Managing The Gig Economy Via Behavioral And Operational Lenses

Wichinpong Park Sinchaisri, University of Pennsylvania


This dissertation combines tools from operations management, econometrics, machine learning, and behavioral sciences to (i) study how on-demand workers learn and make decisions in complex environments, (ii) develop tools to help improve their decision-making, and (iii) inform the design of better policies to manage human-centered operations. Recent technologies create and accelerate new work arrangements that provide workers with flexibility in their schedule and choice of service. At the same time, the decisions a worker faces have become more complex. Platforms offer competing dynamic incentives, and the independent nature of gig work means that workers do not experience the benefits of learning from colleagues. The following three chapters investigate how behavioral operations management can be utilized to better manage the gig economy.

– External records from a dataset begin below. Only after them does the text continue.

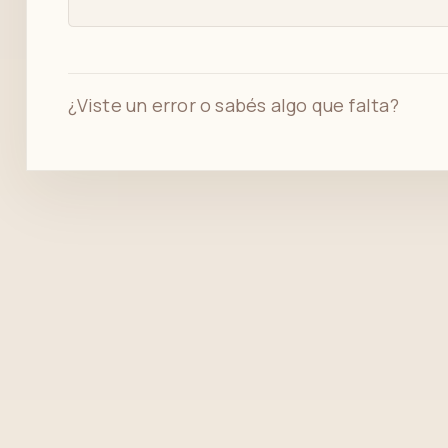
¿Viste un error o sabés algo que falta?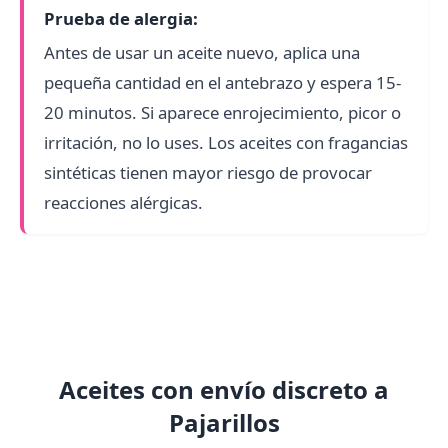
Prueba de alergia:
Antes de usar un aceite nuevo, aplica una
pequeña cantidad en el antebrazo y espera 15-
20 minutos. Si aparece enrojecimiento, picor o
irritación, no lo uses. Los aceites con fragancias
sintéticas tienen mayor riesgo de provocar
reacciones alérgicas.
Aceites con envío discreto a
Pajarillos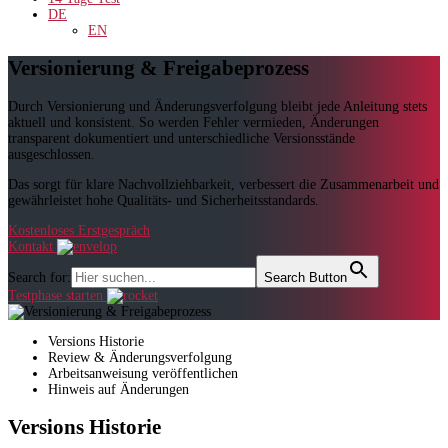
DE
EN
Versionierung & Freigabeprozess
Durch Versionierung und Änderungsverfolgung bleibt jede Anleitung stets
aktuell und konsistent. So werden Fehler vermieden, Änderungen
transparent dokumentiert und unterschiedliche Versionsstände
ausgeschlossen.
Das sorgt für klare Nachvollziehbarkeit, verbessert die Zusammenarbeit und
gewährleistet hohe Qualitäts- und Sicherheitsstandards.
Kostenloses Erstgespräch
Kontakt
Search for:
Search Button
Testphase starten
Versions Historie
Review & Änderungsverfolgung
Arbeitsanweisung veröffentlichen
Hinweis auf Änderungen
Versions Historie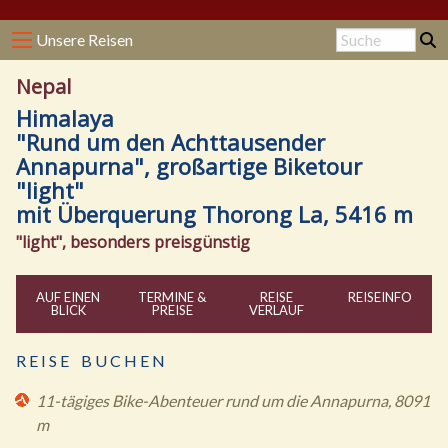
Unsere Reisen
Nepal
Himalaya
"Rund um den Achttausender
Annapurna", großartige Biketour
"light"
mit Überquerung Thorong La, 5416 m
"light", besonders preisgünstig
AUF EINEN
TERMINE &
REISE
REISE
INFO
BLICK
PREISE
VERLAUF
R E I S E B U C H E N
11-tägiges Bike-Abenteuer rund um die Annapurna, 8091
m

(i) Behavioral and Economic Drivers of Decisions.We empirically investigate how on-demand workers decide on when to work and \emph{for how long} depending on varying financial incentives and personal goals. Using the comprehensive data from a ride-hailing industry partner, we develop an econometric framework that addresses empirical challenges such as sample selection bias and endogeneity. Our results demonstrate that, while workers exhibit positive income elasticity as predicted by standard income theory, their decisions are significantly influenced by their cumulative earnings (more likely to stop working when reaching their income goal) and recent work duration (tend to stay working after long hours of work or exhibit "inertia"), more akin to the behavioral theory of labor supply. Inertia captures both the formation of work habits and the tendency to stay with the focal platform, suggesting that, amidst intensifying competition among platforms, platform loyalty could be induced through optimal incentive design. Thus, we propose a heuristic to optimize incentive allocation and demonstrate through counterfactual simulations the monetary and capacity benefits of accounting for our behavioral insights.

(ii) Dynamic Decisions and Multihoming Behavior. We leverage proprietary data from our ride-hailing industry partner and the publicly available trip record data to develop and estimate a structural behavioral model of gig workers' sequential dynamic decisions of when and where to work in the presence of alternative work opportunities. Our major contributions are in the modeling and estimation of dynamic decisions with temporal and spatial components and dynamic outside options, and the development of an efficient simulation-assisted machine learning-based estimation framework. Our results characterize gig workers' forward-looking behavior and heterogeneous cost of working. We find that workers are strategic in their choice of initial service location to ensure high utilization and are prone to multihoming behavior when facing longer idle times. Then, we study how the firm can influence multihoming behavior among workers. Our counterfactual analyses demonstrate the effectiveness of strategies commonly used in practice and offer insights that can help retain workers during high demand or nudge them to quit during low demand.

(iii) Improving Human Decision-Making with Machine Learning. We propose a novel machine-learning algorithm to automatically extract best practices from the trace data and infer simple tips that can help workers learn to make better decisions. We use an approach based on imitation learning and interpretable reinforcement learning and consider simple if-then-else rules that modify workers' strategy in a way that most improve their performance, capture useful insights that are challenging for workers to learn by themselves, and are simple enough for workers to understand. To validate our approach and test the performance of our algorithm, we design a virtual kitchen-management game and conduct large-scale pre-registered behavioral studies on Amazon Mechanical Turk. Our experiments show that rules inferred from our algorithm are effective and significantly outperform rules from other sources at improving performance and speeding up learning among workers. In particular, we help workers identify optimal early actions that help them improve in the long term and discover additional optimal strategies beyond what is stated by our algorithm.